I do that by producing new content. Last year I wrote a book on data augmentation. The process of writing made me research and develop more skills than just data analysis and augmentation.

So by creating new content, blogs, articles, you learn how to use new tools. Writers should be using ChatGPT to create something better than what they can write themselves. 

You also have to be willing to unlearn things and familiarise yourself with new concepts. And it's hard for me to ‘unknow’ what I have learned. When you have a career and you think you can do things better because you have been doing this for a long time, it’s tough. 

Your last class is about ‘continuous learning and adaptation’, so what skills do you think will keep people employable 10 years from now?

The first skill is understanding AI in general, not just generative AI. As a young professional, it’s almost as important as maths and reading. You need that as a foundation that you can tap into wherever you need. 

And that’s true for a young engineer or a seasoned executive who wants to stay relevant. You don’t have to be an AI programmer. But it’s important to know enough to understand AI. 
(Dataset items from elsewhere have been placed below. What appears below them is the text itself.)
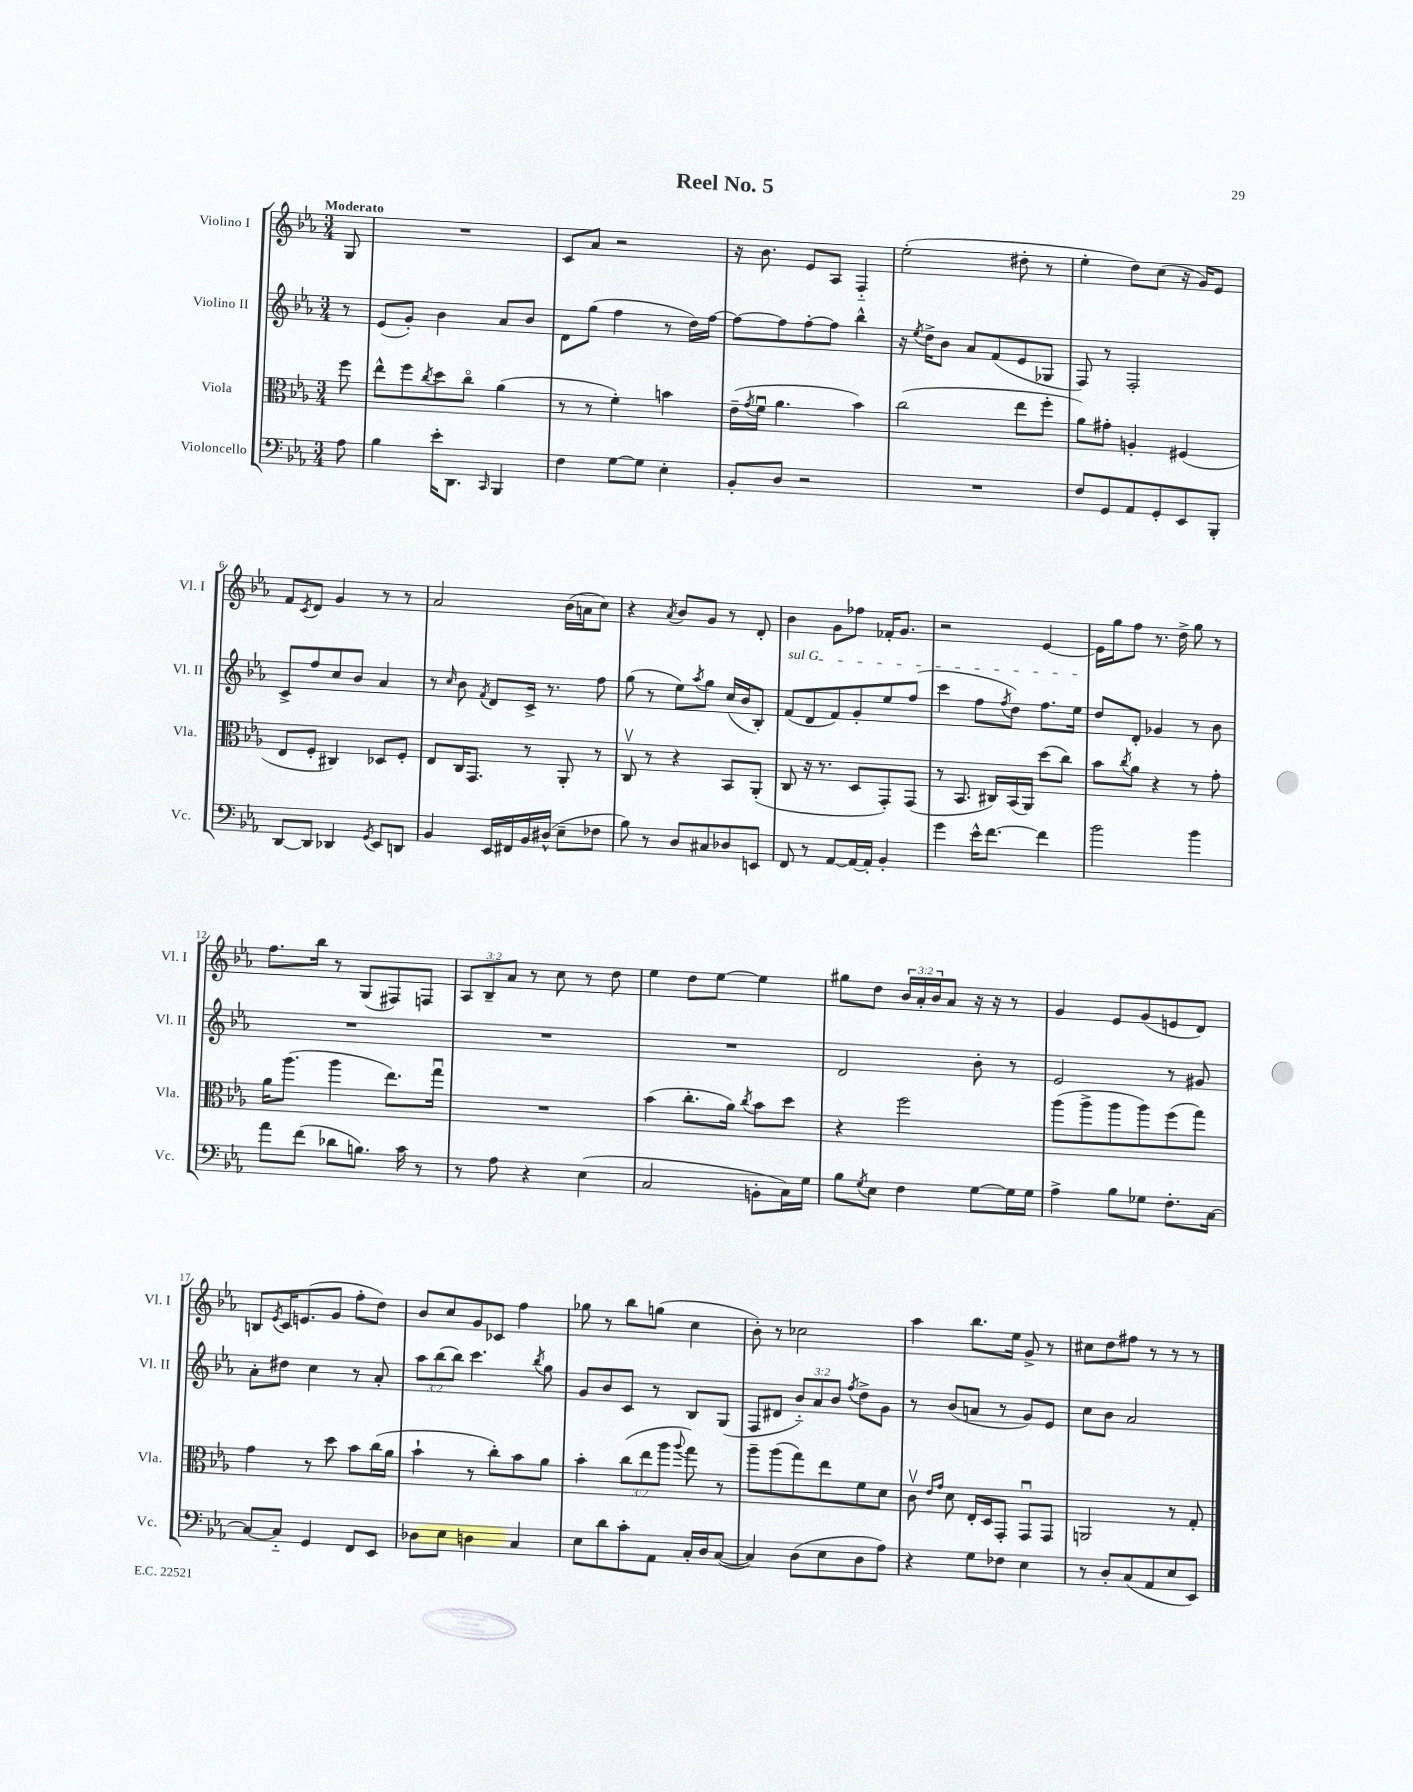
\header { title = "Reel No. 5" }
<<
\new StaffGroup <<
\new Staff = "s0" \with { instrumentName = "Violino I" shortInstrumentName = "Vl. I" } {
    \clef treble \key ees \major \numericTimeSignature \time 3/4 \override Staff.TupletNumber.text = #tuplet-number::calc-fraction-text \partial 8 \tempo "Moderato"
    g8 |
    R2. |
    c'8 aes'8 r2 |
    r16 bes'8. ees'8 aes8 f4-_ |
    ees''2-.( dis''8-. r8 |
    ees''4-. d''8) c''8( r16 g'16) ees'8 |
    f'8 \acciaccatura { c'8 } d'8 g'4 r8 r8 |
    aes'2 bes'16( a'16 c''8) |
    r4 \acciaccatura { aes'8 } bes'8 g'8 r8 d'8-. |
    bes'4 g'8 fes''8 fes'16-. g'8. |
    r2 ees'4~ |
    ees'16 g''16 f''8 r8. d''16-> g''8 r8 |
    f''8. bes''16 r8 g8( fis8) f8 |
    \tuplet 3/2 { aes8 bes8-- aes'8 } r8 c''8 r8 d''8 |
    ees''4 d''8 ees''8~ ees''4 |
    gis''8 d''8 \tuplet 3/2 { bes'16 aes'16-. bes'16 } aes'8 r16 r16 r8 |
    g'4 ees'8 g'8( e'8 d'8) |
    b8 \acciaccatura { ees'8 } c'16 e'8.( g'8 f''8-. d''8) |
    bes'8 c''8 g'8 ces'8 f''4 |
    ges''8 r8 bes''8 g''8( c''4 |
    bes'8-.) r8 ces''2 |
    aes''4 bes''8. ees''16 g'8-> r8 |
    cis''8 d''8 fis''8 r8 r8 r8 \bar "|." |
}
\new Staff = "s1" \with { instrumentName = "Violino II" shortInstrumentName = "Vl. II" } {
    \clef treble \key ees \major \numericTimeSignature \time 3/4 \override Staff.TupletNumber.text = #tuplet-number::calc-fraction-text \partial 8
    r8 |
    ees'8( g'8-.) bes'4 aes'8 bes'8 |
    d'8 g''8( f''4 r8 d''16) f''16~ |
    f''8~ f''8 f''8~-. f''8 bes''4-^ |
    r16 \acciaccatura { ees''8 } d''16-> bes'8 aes'8 f'8( ees'8 ges8 |
    f8) r8 f2-. |
    c'8-> f''8 c''8 bes'8 aes'4 |
    r8 \grace { c''16 } bes'8 \acciaccatura { f'8 } d'8 c'16-> r8. f''8 |
    g''8( r8 ees''8) \acciaccatura { aes''8 } g''8 c''16( bes'16 bes8-.) |
    \once \override TextSpanner.bound-details.left.text = \markup { \italic "sul G" } f'8\startTextSpan( d'8 f'8) g'8-. ees''8 f''8( |
    c'''4 f''8 \acciaccatura { f''8 } d''8) f''8. ees''16\stopTextSpan |
    d''8 d'8-. ges'4 r8 bes'8 |
    R2. |
    R2. |
    R2. |
    d'2 bes'8-. r8 |
    ees'2 r8 gis'8 |
    aes'8-. dis''8 c''4 r8 aes'8-. |
    \tuplet 3/2 { aes''8 bes''8( bes''8) } c'''4. \acciaccatura { bes''8 } g''8 |
    g'8 bes'8 c'8 r8 bes8 g8( |
    f8 dis'8 \tuplet 3/2 { bes'8-_) aes'8 bes'8 } \acciaccatura { f''8 } d''8-> g'8 |
    r8 bes'8( a'8 r8 g'8) ees'8 |
    c''8 bes'8 aes'2 \bar "|." |
}
\new Staff = "s2" \with { instrumentName = "Viola" shortInstrumentName = "Vla." } {
    \clef alto \key ees \major \numericTimeSignature \time 3/4 \override Staff.TupletNumber.text = #tuplet-number::calc-fraction-text \partial 8
    f''8 |
    ees''8-^ f''8 \acciaccatura { c''8 } d''8 c''8\flageolet aes'4( |
    r8 r8 f'4-.) b'4 |
    ees'16--( \acciaccatura { g'8 } f'16\downbow aes'4. bes'4) |
    c''2( ees''8 f''8-. |
    aes'8) gis'8-. a4-. fis4( |
    ees8 f8-. cis4) des8 f8-. |
    ees8 c16 g,8. r8 aes,8-. r8 |
    c8\upbow r8 r4 bes,8 aes,8-.( |
    c8 r16 r8. d8 g,8-.) g,8( |
    r8 bes,8. cis16) bes,16( aes,16) d''8( c''8) |
    bes'8 \acciaccatura { c''8 } aes'8 r4 r8 g'8-. |
    aes'16 aes''8.( aes''4 ees''8.) g''16\downbow |
    R2. |
    bes'4( c''8.-. aes'16) \acciaccatura { c''8 } bes'8 d''8 |
    r4 f''2 |
    aes''8( aes''8-> aes''8 aes''8) f''8( g''8) |
    g'4 r8 d''8 bes'8 c''16( aes'16 |
    bes'4-! r8 c''8-.) bes'8 aes'8 |
    bes'4-. \tuplet 3/2 { c''8( ees''8 aes''8 } \appoggiatura { aes''8 } g''8) r8 |
    aes''8-- aes''8( g''8) ees''8 f'8 d'8 |
    c'8\upbow \grace { ees'16 g'16 } d'8 ees16-. d16 g,8-. g,8\downbow g,8 |
    a,2 r8 g8-. \bar "|." |
}
\new Staff = "s3" \with { instrumentName = "Violoncello" shortInstrumentName = "Vc." } {
    \clef bass \key ees \major \numericTimeSignature \time 3/4 \partial 8
    aes8 |
    bes4 ees'16-. d,8. \grace { c,16 } bes,,4 |
    f4 g8~ g8 ees4-. |
    bes,8-. d8 r2 |
    R2. |
    f8 g,8 aes,8 g,8-. ees,8 bes,,8-. |
    d,8~ d,8 des,4 \acciaccatura { g,8 } ees,8 d,8 |
    bes,4 ees,16 fis,16 bes,16 dis16-^( ees8-- fes8 |
    bes8) r8 d8 cis8 des8 e,8 |
    f,8 r8 aes,8~ aes,16~ aes,16-. bes,4-. |
    g'4 ees'16-^ f'8.~ f'4 |
    bes'2 bes'4 |
    aes'8 f'8( des'8 b8.) c'16 r8 |
    r8 aes8 r4 ees4( |
    c2 b,8-. c16) g16 |
    bes8 \acciaccatura { g8 } ees8 f4 g8~ g16 g16 |
    aes4-> bes8 ges8 f8.-. c16~ |
    c8~ c8-_ g,4 f,8 ees,8 |
    des8 ees8 d4 c4 |
    ees8 d'8 c'8-. aes,8 c16-. d16 c8~( |
    c4) d8( ees8 d8 aes8) |
    r4 g8 fes8 ees4 |
    r8 d8-. c8( aes,8 ees8 ees,8) \bar "|." |
}
>>
>>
Say you are an executive and you want to start using AI in your company, but you don't know how to start because there's so much information about it. Mastering the basics will help you understand how an AI process should be designed. That will help you run your business.

AI is not just another trend that will fade away 5-10 years from now. This is a revolution in business that will be the norm moving forward. Companies that don't invest in AI will quickly stay behind. It’s like you are riding a bicycle and you have to compete with someone who’s on a motorcycle.